My experiments also tend to confirm this, and to favour the belief that the non-germination of the seeds is due to some direct influence voluntarily exercised by the ants, and not merely to the conditions found in the nest, or to acid vapours which in certain cases are given off by the ants themselves.

In order to put this latter point to the test of experiment, I confined about a hundred harvesting ants (A. structor), with their queen and several larvæ, in a glass test-tube eight inches long and one inch in diameter, closed with a cork and filled up to within about an inch of the cork with damp sandy soil, most of which was taken from the ants' nest.

I added six peas, six cress and six millet, and then kept the tube tightly corked for nine days, only once removing the cork for a few seconds in order to sprinkle a little water on the ants, which were evidently in need of it.
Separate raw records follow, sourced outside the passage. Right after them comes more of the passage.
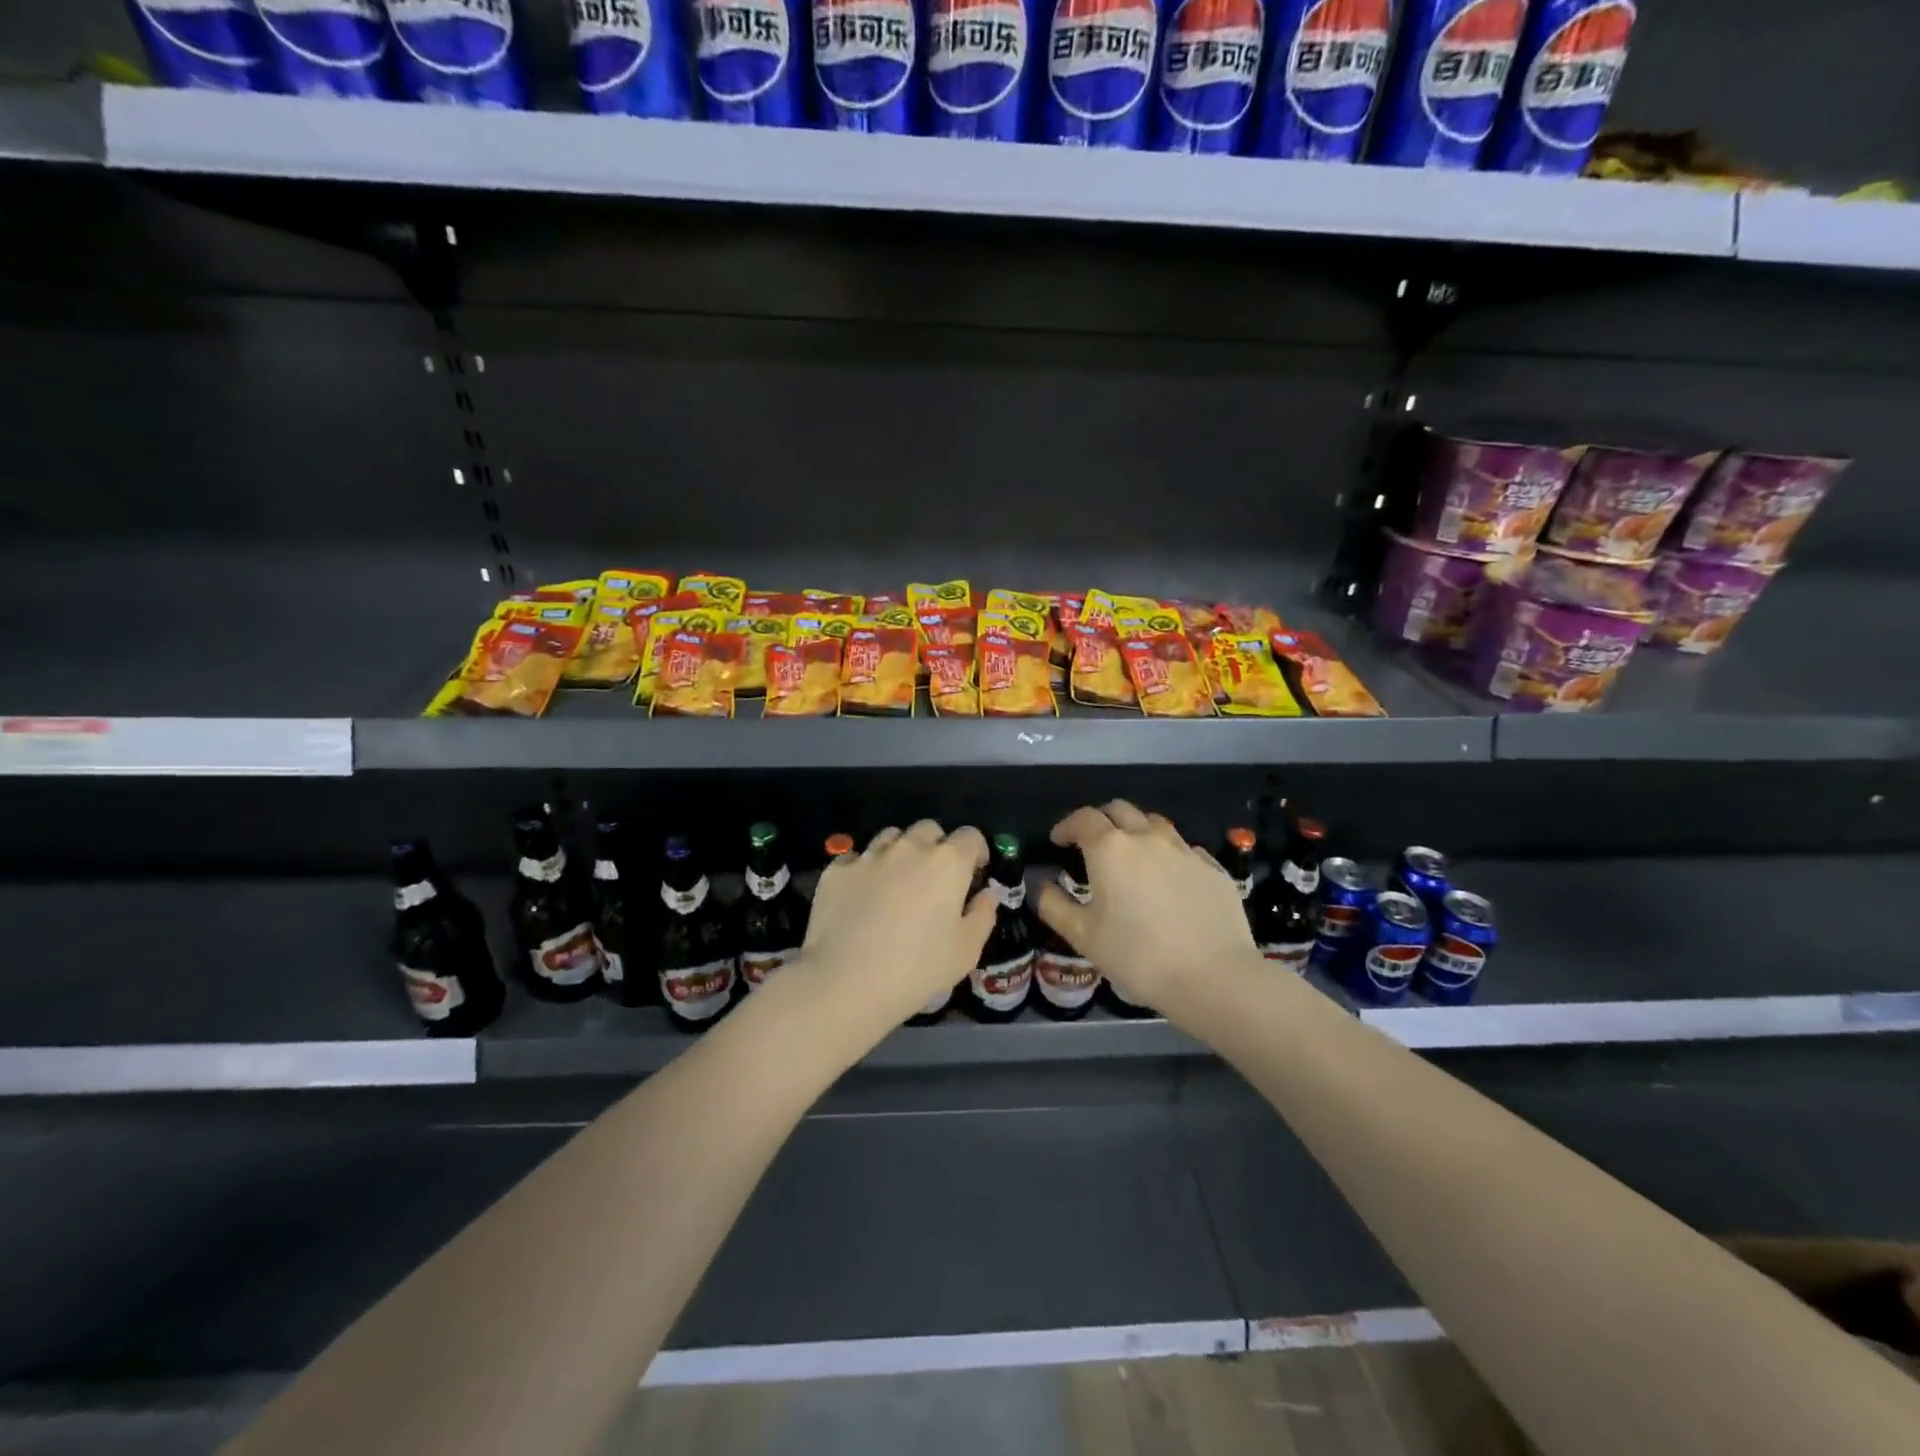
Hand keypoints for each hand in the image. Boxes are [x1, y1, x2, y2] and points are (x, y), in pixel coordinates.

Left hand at [800, 820, 995, 1033]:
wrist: (845, 982)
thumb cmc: (917, 969)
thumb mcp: (966, 951)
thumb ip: (983, 915)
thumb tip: (987, 894)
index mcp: (947, 863)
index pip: (970, 836)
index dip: (976, 851)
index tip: (974, 872)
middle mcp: (909, 848)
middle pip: (929, 830)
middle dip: (936, 846)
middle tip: (934, 878)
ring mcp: (869, 855)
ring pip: (891, 837)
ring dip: (900, 852)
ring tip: (896, 882)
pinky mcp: (837, 870)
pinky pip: (856, 858)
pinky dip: (864, 870)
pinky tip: (860, 897)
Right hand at [1037, 800, 1258, 1018]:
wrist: (1214, 977)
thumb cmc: (1138, 957)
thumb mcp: (1084, 937)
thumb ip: (1055, 907)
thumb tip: (1041, 887)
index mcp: (1110, 849)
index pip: (1083, 819)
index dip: (1066, 826)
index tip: (1058, 841)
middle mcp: (1147, 837)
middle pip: (1119, 809)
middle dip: (1100, 820)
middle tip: (1091, 843)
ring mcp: (1184, 849)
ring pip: (1154, 823)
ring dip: (1135, 830)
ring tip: (1130, 855)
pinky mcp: (1212, 867)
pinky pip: (1183, 847)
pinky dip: (1167, 853)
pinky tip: (1167, 878)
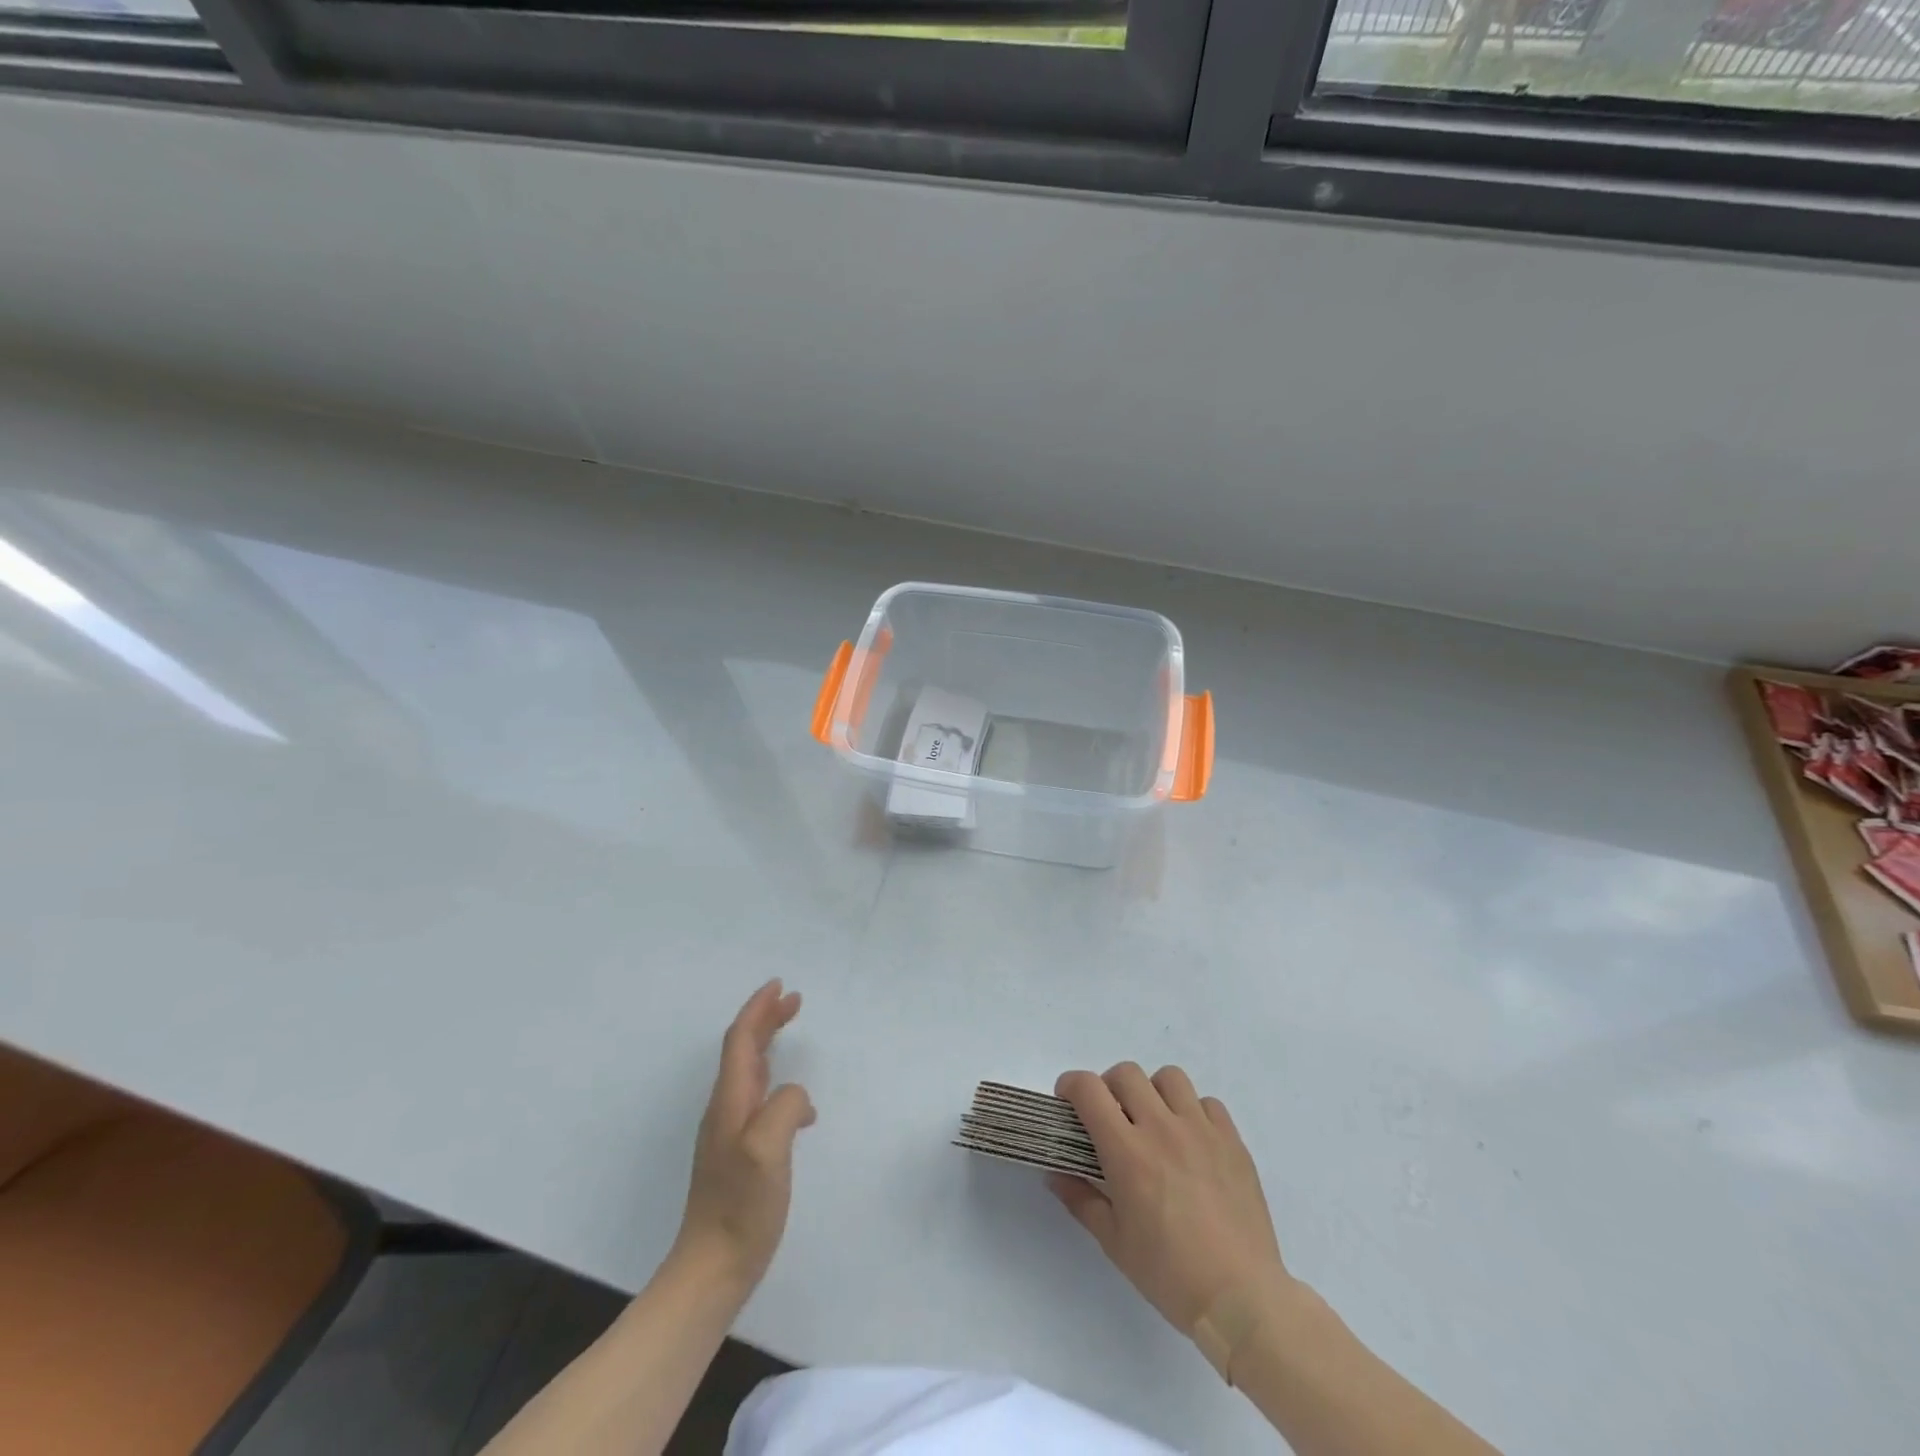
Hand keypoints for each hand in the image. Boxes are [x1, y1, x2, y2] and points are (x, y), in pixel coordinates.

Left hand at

On the ninth day I turned out the contents of the tube and found that all the peas, millet and cress, had germinated and were growing strongly. One of the cress, however, had had its root, which lay across the gallery constructed by the ants, gnawed off; four clover seeds, which had come with the soil taken from the nest, and which had formed part of the ants' stores, had germinated also. Here the small quantity of air contained in the test-tube must certainly have become saturated with any vapour which the ants may be supposed to give off, and we cannot therefore accept this as the cause of the dormant condition of the granary seeds.

I made other experiments in which harvesting ants were imprisoned along with various seeds in small, cylindrical, closed vessels containing a little damp sand. Here the vessels were frequently rolled from side to side or shaken, during the twenty-two hours for which the experiment lasted, so as to excite the ants and make them give off such odours as they possessed, but no trace of injurious influence was produced upon the seeds, which germinated and grew normally afterwards.

At Mr. Darwin's suggestion I made a long series of experiments with formic acid, in which measured quantities, pure or diluted, were placed in a watch-glass on damp sand and surrounded by seeds, the whole being enclosed in a covered tumbler, so that the effects produced on the seeds by the vapour rising from the acid might be noted. Similar seeds were sown at the same time and in the same way, but without the acid, so as to permit of comparison. These experiments have afforded some interesting results,116 but do not supply any positive data which might help us to discover the secret of the ants. They narrow, indeed, the area in which search can profitably be made, indicating as they do that the vapour of formic acid is incapable of rendering the seeds dormant after the manner of the ants, and showing, on the contrary, that its influence is always injurious to the seeds, even when present only in excessively minute quantities.